Tuesday, October 27, 2009

Pending Federal Climate Change & Energy Legislation

First, a general primer on the relationship between Federal and state laws. Federal laws set baseline standards that must be meet nationwide. States can set standards that are higher than Federal standards, but cannot set lower standards.

Comprehensive Federal energy and climate change legislation is coming. It is not law yet, but is merely in the mid-stages of discussion. Therefore, the details of what a final comprehensive Federal law will look like is uncertain. However, views of how the law should look can be found in various proposals including the American Clean Energy and Security Act, American Clean Energy Leadership Act, and the Clean Energy Jobs and American Power Act.

Federal standards for energy consumption in buildings, transportation, and consumer products will have a wide reaching impact across the US - especially in states that currently lack up-to-date energy standards. Moreover, Federal climate change legislation will create standards where state standards are almost entirely lacking.

Regardless of the form it takes, Federal energy and climate change legislation will create energy and climate standards that must be met nationwide. Compliance with these standards will cost money. These costs will be passed on, in various forms, through every corporation, non-profit, and governmental unit to every US citizen. These costs are projected to range from hundreds of dollars per person per year to thousands of dollars per person per year, depending on a wide range of assumptions.

Critics of comprehensive energy and climate change legislation argue that the costss are unnecessary and unreasonable - especially because they would be passed on in the form of higher prices for consumer goods and services, yet consumers would not see any tangible day-to-day benefits to justify higher prices for the same basket of goods and services as before.

However, data-driven scientific analysis shows that the price of delayed action on energy and climate issues would be far more costly.

For example, a noted study on the global impacts of climate change suggests that the costs of continuing to waste energy, and continuing to rely on fossil fuels, could equal between 5% and 20% of global GDP each year. These costs are generally associated with changes in the availability of resources like water, land, food, trees, and air. In contrast, the cost of taking action now to avoid these impacts would be around 1% of global GPD. The weight of the evidence contained in the broad body of other scientific studies supports similar conclusions.

A rational organization will run an NPV analysis of the costs and benefits of compliance with Federal energy and climate laws as compared to the cost of lost business opportunies (which in the aggregate results in lower national and global GDP) in going forward without these laws.
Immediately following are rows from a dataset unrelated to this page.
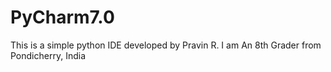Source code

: # PyCharm7.0
This is a simple python IDE developed by Pravin R. I am An 8th Grader from Pondicherry, India
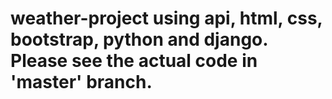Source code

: # weather-project using api, html, css, bootstrap, python and django. Please see the actual code in 'master' branch.
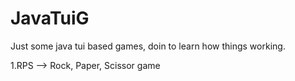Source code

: # JavaTuiG
Just some java tui based games, doin to learn how things working.

1.RPS --> Rock, Paper, Scissor game <TUI based>
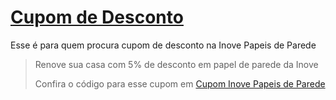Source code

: # [Cupom de Desconto](https://github.com/CupomDeDesconto/Promocoes/blob/main/README.md)
Esse é para quem procura cupom de desconto na Inove Papeis de Parede
<blockquote cite="https://asasdodesconto.com/desconto/renove-sua-casa-com-5-de-desconto-em-papel-de-parede-da-inove-2216679"><p>Renove sua casa com 5% de desconto em papel de parede da Inove</p><footer>Confira o código para esse cupom em <a href="https://asasdodesconto.com/desconto/renove-sua-casa-com-5-de-desconto-em-papel-de-parede-da-inove-2216679">Cupom Inove Papeis de Parede</a></footer></blockquote>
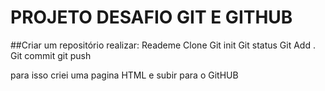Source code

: # PROJETO DESAFIO GIT E GITHUB


##Criar um repositório 
realizar:
Reademe
Clone
Git init
Git status
Git Add .
Git commit
git push

para isso criei uma pagina HTML e subir para o GitHUB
Among other things, it will also adjust for the value of having a brand that the public sees as socially responsible - a value which is difficult to quantify but that has unquestionable value.

Many companies have performed this analysis and determined that it is in their best interests to support Federal energy and climate legislation even though it will impose short term costs that pinch the bottom line.
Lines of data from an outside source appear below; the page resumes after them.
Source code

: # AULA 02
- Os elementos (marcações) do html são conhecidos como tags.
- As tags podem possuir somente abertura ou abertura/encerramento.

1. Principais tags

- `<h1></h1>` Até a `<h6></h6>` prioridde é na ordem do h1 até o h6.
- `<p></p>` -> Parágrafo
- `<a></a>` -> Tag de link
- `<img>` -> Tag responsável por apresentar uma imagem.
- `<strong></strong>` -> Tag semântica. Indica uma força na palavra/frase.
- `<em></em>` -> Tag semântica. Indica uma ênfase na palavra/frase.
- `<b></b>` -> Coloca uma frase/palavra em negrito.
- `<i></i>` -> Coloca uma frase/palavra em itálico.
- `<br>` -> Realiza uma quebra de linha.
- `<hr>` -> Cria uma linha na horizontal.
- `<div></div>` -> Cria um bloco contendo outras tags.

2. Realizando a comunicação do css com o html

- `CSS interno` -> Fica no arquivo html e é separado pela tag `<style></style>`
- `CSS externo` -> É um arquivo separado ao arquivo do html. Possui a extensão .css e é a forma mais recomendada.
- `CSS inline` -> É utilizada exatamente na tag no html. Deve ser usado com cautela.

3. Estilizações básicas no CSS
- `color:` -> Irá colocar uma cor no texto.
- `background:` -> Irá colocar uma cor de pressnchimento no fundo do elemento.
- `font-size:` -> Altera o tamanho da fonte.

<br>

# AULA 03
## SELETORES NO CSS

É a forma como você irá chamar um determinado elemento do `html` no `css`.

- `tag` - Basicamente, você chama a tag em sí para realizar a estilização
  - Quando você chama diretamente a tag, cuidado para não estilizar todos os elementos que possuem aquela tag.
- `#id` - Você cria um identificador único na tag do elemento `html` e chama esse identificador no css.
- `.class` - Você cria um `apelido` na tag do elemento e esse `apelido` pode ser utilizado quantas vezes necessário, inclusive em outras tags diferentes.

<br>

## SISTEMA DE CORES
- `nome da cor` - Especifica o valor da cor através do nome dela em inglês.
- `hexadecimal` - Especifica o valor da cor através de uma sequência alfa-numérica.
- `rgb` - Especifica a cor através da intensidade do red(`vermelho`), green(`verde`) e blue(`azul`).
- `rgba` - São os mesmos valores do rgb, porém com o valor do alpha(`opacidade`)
For example, Dow Chemical Co., Entergy Corp., Nike Inc., and hundreds of other Fortune 500 companies showed their support for the legislation during a recent lobbying effort on Capitol Hill. Additionally, there is the widely publicized withdrawal of Apple, Excelon, PG&E, PNM Resources, and others - who arguably have little to gain from Federal legislation - from the US Chamber of Commerce which opposes this legislation.

How can an organization mitigate the increased costs of energy and climate legislation? It's first step must be to reevaluate the way it uses energy. What gets measured gets managed - therefore, energy benchmarking is key. Once an organization understands its energy use patterns - the electrity that powers its lights, the fuel that delivery trucks burn on their routes, the amount of unused water that goes straight down the drain - it can take action to reduce this waste.

By minimizing waste, an organization can minimize the costs it incurs in complying with impending Federal energy and climate legislation, and thereby minimize the associated costs that it has to pass on to its customers.